Expanded rules for eligible homeowners, starting April 1, 2021

  1. Allows for moves anywhere in the state – if eligible, homeowners may keep their lower property taxes when moving to another home.
  2. If the replacement property is of equal or lesser value, the taxable value of the original property may be transferred and become the taxable value of the new one.
  3. Allows for purchasing a more expensive home, retaining the former property tax plus some increase based on the difference between the sold property and the newly purchased one, as long as the subsequent sale or purchase takes place within two years.
  4. Increases how often a homeowner can use the new rules – if over 55 or severely disabled, they can do so up to three times.
  5. (Before this proposition was passed, the former rules limited the exemption to only a one-time transfer and it had to be either within the same county or between certain other counties and only if the replacement property was of “equal or lesser value”).

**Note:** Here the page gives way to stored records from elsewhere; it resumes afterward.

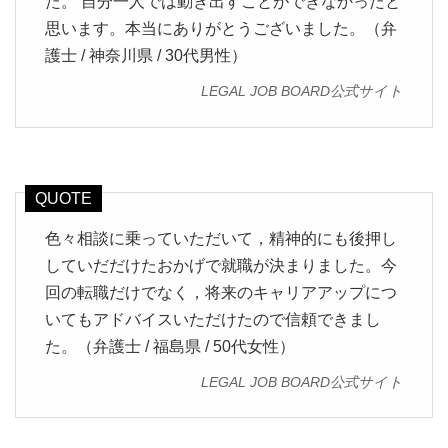
た。 自分一人では動き出すことができなかったと
思います。本当にありがとうございました。（弁
護士 / 神奈川県 / 30代男性）
LEGAL JOB BOARD公式サイト
色々相談に乗っていただいて，精神的にも後押し
していだだけたおかげで就職が決まりました。今
回の転職だけでなく，将来のキャリアアップにつ
いてもアドバイスいただけたので信頼できまし
た。（弁護士 / 福島県 / 50代女性）
LEGAL JOB BOARD公式サイト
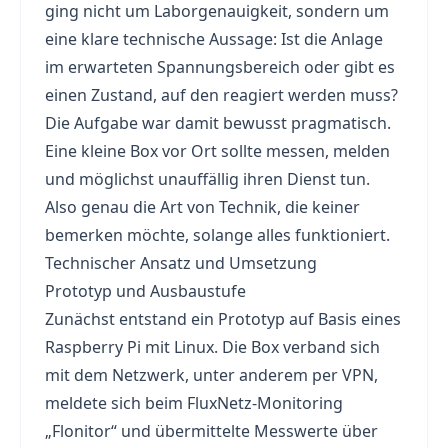
ging nicht um Laborgenauigkeit, sondern um
eine klare technische Aussage: Ist die Anlage
im erwarteten Spannungsbereich oder gibt es
einen Zustand, auf den reagiert werden muss?
Die Aufgabe war damit bewusst pragmatisch.
Eine kleine Box vor Ort sollte messen, melden
und möglichst unauffällig ihren Dienst tun.
Also genau die Art von Technik, die keiner
bemerken möchte, solange alles funktioniert.
Technischer Ansatz und Umsetzung
Prototyp und Ausbaustufe
Zunächst entstand ein Prototyp auf Basis eines
Raspberry Pi mit Linux. Die Box verband sich
mit dem Netzwerk, unter anderem per VPN,
meldete sich beim FluxNetz-Monitoring
„Flonitor“ und übermittelte Messwerte über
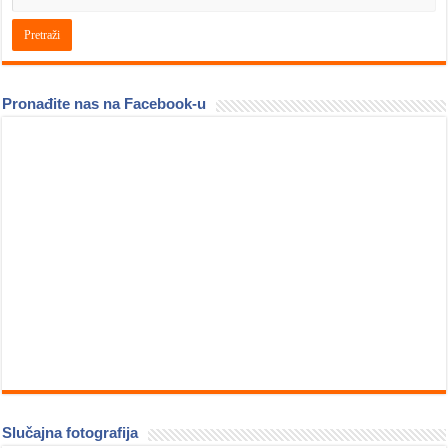
Pronađite nas na Facebook-u
Slučajna fotografija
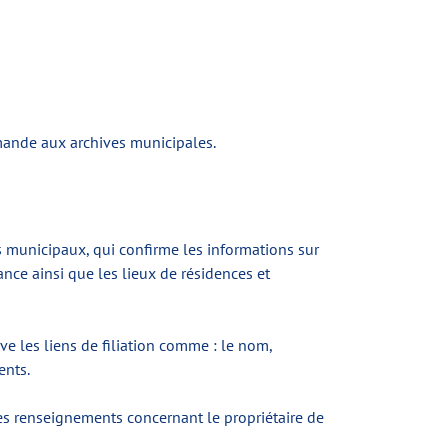
mande aux archives municipales.
tres municipaux, qui confirme les informations sur
ance ainsi que les lieux de résidences et
uve les liens de filiation comme : le nom,
ents.
 les renseignements concernant le propriétaire de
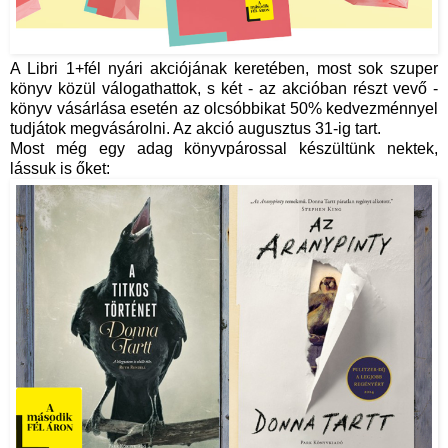
A Libri 1+fél nyári akciójának keretében, most sok szuper
könyv közül válogathattok, s két - az akcióban részt vevő -
könyv vásárlása esetén az olcsóbbikat 50% kedvezménnyel
tudjátok megvásárolni. Az akció augusztus 31-ig tart.
Most még egy adag könyvpárossal készültünk nektek,
lássuk is őket:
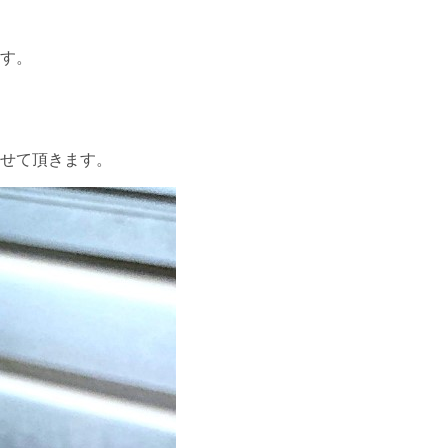
。
す。
せて頂きます。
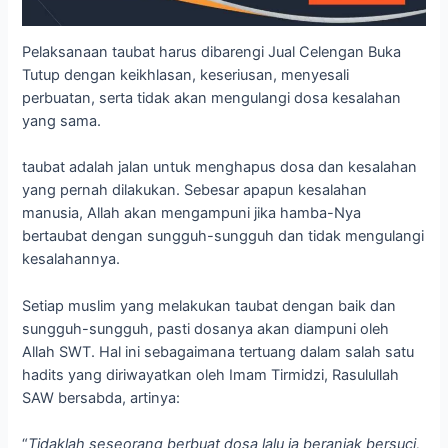
Pelaksanaan taubat harus dibarengi Jual Celengan Buka
Tutup dengan keikhlasan, keseriusan, menyesali
perbuatan, serta tidak akan mengulangi dosa kesalahan
yang sama.
taubat adalah jalan untuk menghapus dosa dan kesalahan
yang pernah dilakukan. Sebesar apapun kesalahan
manusia, Allah akan mengampuni jika hamba-Nya
bertaubat dengan sungguh-sungguh dan tidak mengulangi
kesalahannya.
Setiap muslim yang melakukan taubat dengan baik dan
sungguh-sungguh, pasti dosanya akan diampuni oleh
Allah SWT. Hal ini sebagaimana tertuang dalam salah satu
hadits yang diriwayatkan oleh Imam Tirmidzi, Rasulullah
SAW bersabda, artinya:
“
Tidaklah seseorang berbuat dosa lalu ia beranjak bersuci,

Narrows the rules for inherited properties, starting February 16, 2021

  1. The rule applies only for those which will be used as a primary home by a child or a grandchild, but not if they are used as rental properties or other uses. Properties that are not going to be used as a home or for farming will not apply.
  2. The property tax bill will increase for higher-value homes and farms if the property could be sold for more than $1 million dollars above its taxable value (adjusted for inflation every two years).  In this instance, the tax bill will be higher, although not as much as it would have been had the property sold to someone else.

Claims must be made with the local county assessor’s office to transfer a property tax basis.

NOTE: Because the legislature will most likely need to add additional amendments to address some “gray areas” and issues that have arisen in the interpretation of some of the rules, anyone is highly advised to seek the advice of a qualified California real estate attorney or tax advisor before taking any actions that might impact their own or family’s situations.

(The above was compiled by Michael Edlen from sources deemed reliable about the initiative passed by voters in November 2020.)